MWC 480's disk is not detected by HST/STIS. However, a disk is known to be there: here we show the contours of carbon monoxide (CO) emissions in the disk, taken with a radio telescope (Institut de Radio Astronomie Millimétrique (IRAM)) (courtesy M. Simon (SUNY-Stony Brook)), superposed on the STIS image.
For DL Tau, HD 163296, and DM Tau, the millimeter disk is in good agreement with the size, orientation on the sky, and aspect ratio of the optical disk.

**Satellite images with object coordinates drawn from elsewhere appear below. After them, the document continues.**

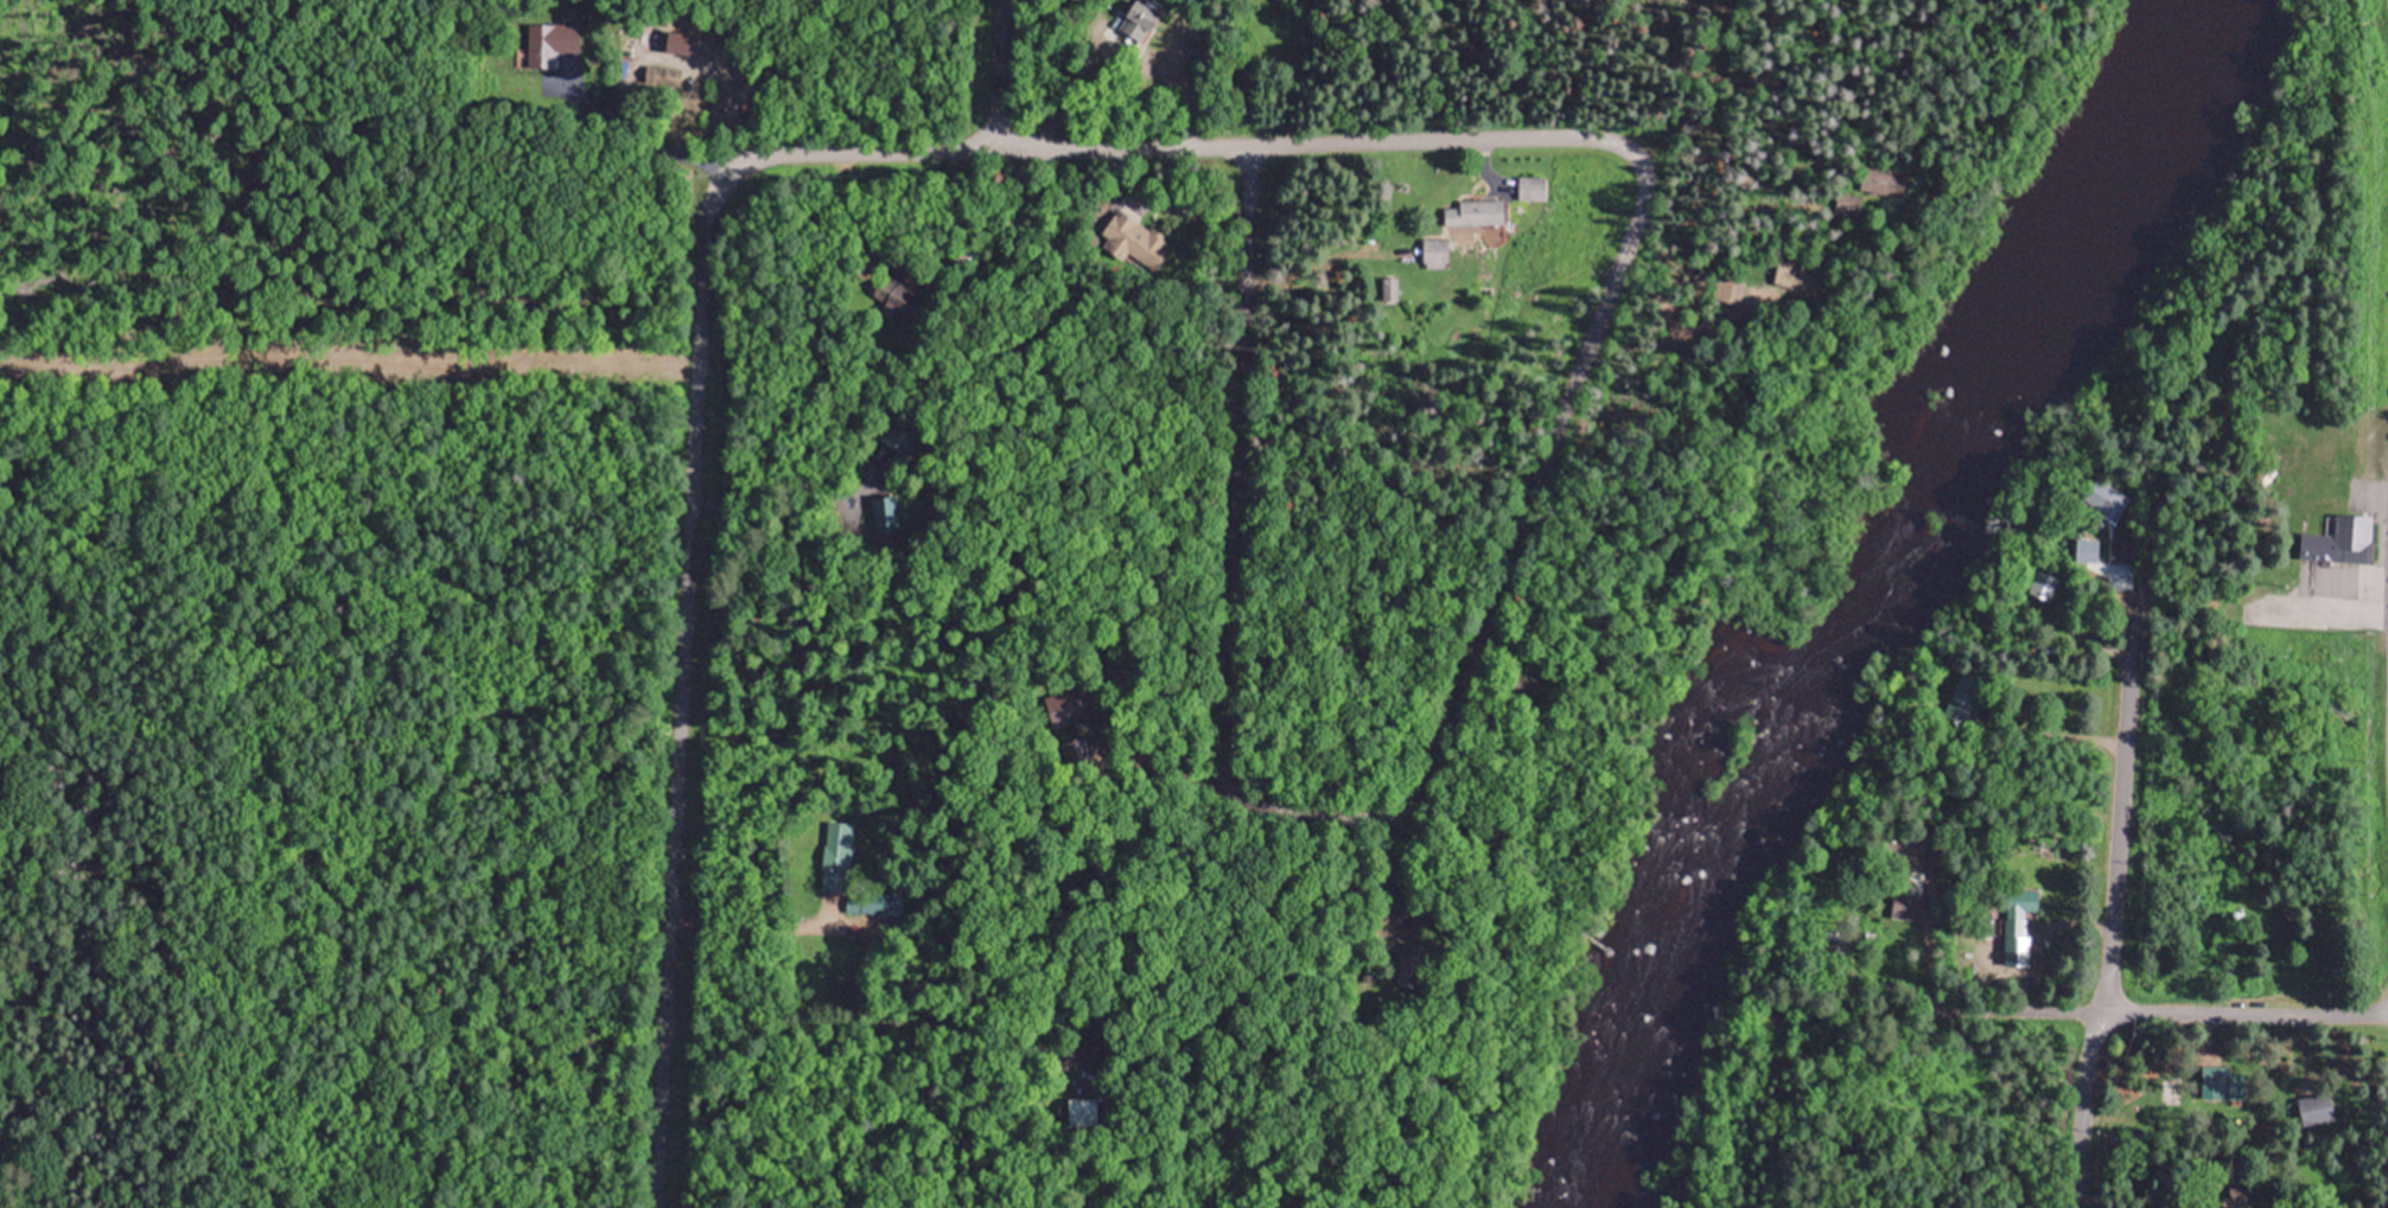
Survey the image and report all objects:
building: (1199, 2)
building: (1141, 18)
building: (546, 42)
road: (1119, 55)
road: (987, 72)
building: (661, 75)
road: (1684, 86)
road: (642, 136)
road: (1151, 144)
building: (1466, 212)
building: (1131, 239)
building: (1790, 273)
building: (891, 291)
road: (1227, 471)
building: (2339, 538)
building: (2120, 550)
road: (1499, 566)
building: (2040, 582)
river: (1886, 603)
road: (2315, 608)
building: (1963, 693)
building: (1061, 706)
road: (681, 707)
building: (1071, 748)
road: (1157, 764)
road: (1892, 788)
road: (2109, 806)
building: (837, 855)
building: (1906, 910)
building: (2017, 911)
road: (755, 925)
road: (1972, 1004)
road: (2240, 1008)
road: (1906, 1045)
road: (1975, 1055)
building: (2222, 1082)
road: (2073, 1106)
building: (2314, 1108)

The presence of bipolar jets (DL Tau), chains of emission line knots (HD 163296) and excess light associated with accretion of material onto the star, sampled in the Far-Ultraviolet by the Far Ultraviolet Spectrographic Explorer (FUSE) (HD 163296, MWC 480) demonstrate that in 3 of these stars, disk material extends in to the immediate vicinity of the star. Under these circumstances, the dark zones are likely to represent portions of the disks where dust grains have grown to the point that they have begun to settle toward the disk mid-plane, an expected first-step toward planet formation. DM Tau may have taken this process further than the other systems, since no jet is seen in the STIS data, and analysis of the infrared spectrum by Bergin et al. (2004, ApJ 614, L133) suggests that there is a terrestrial planet region-sized cavity in its inner disk.
Field of view for each star: 18"x18".
Wavelength : 0.2-1.0 microns (STIS white-light coronagraph).
Orientation: each star is shown with N up and E to the left.
Funny black voids: regions where the STIS coronagraphic wedges block our view of the sky, or where field stars in the template observations used to remove the stellar diffracted and scattered light are located.
Narrow Cross-Hairs centered on stars: Diffraction spikes introduced by scattering off HST's secondary mirror support structure.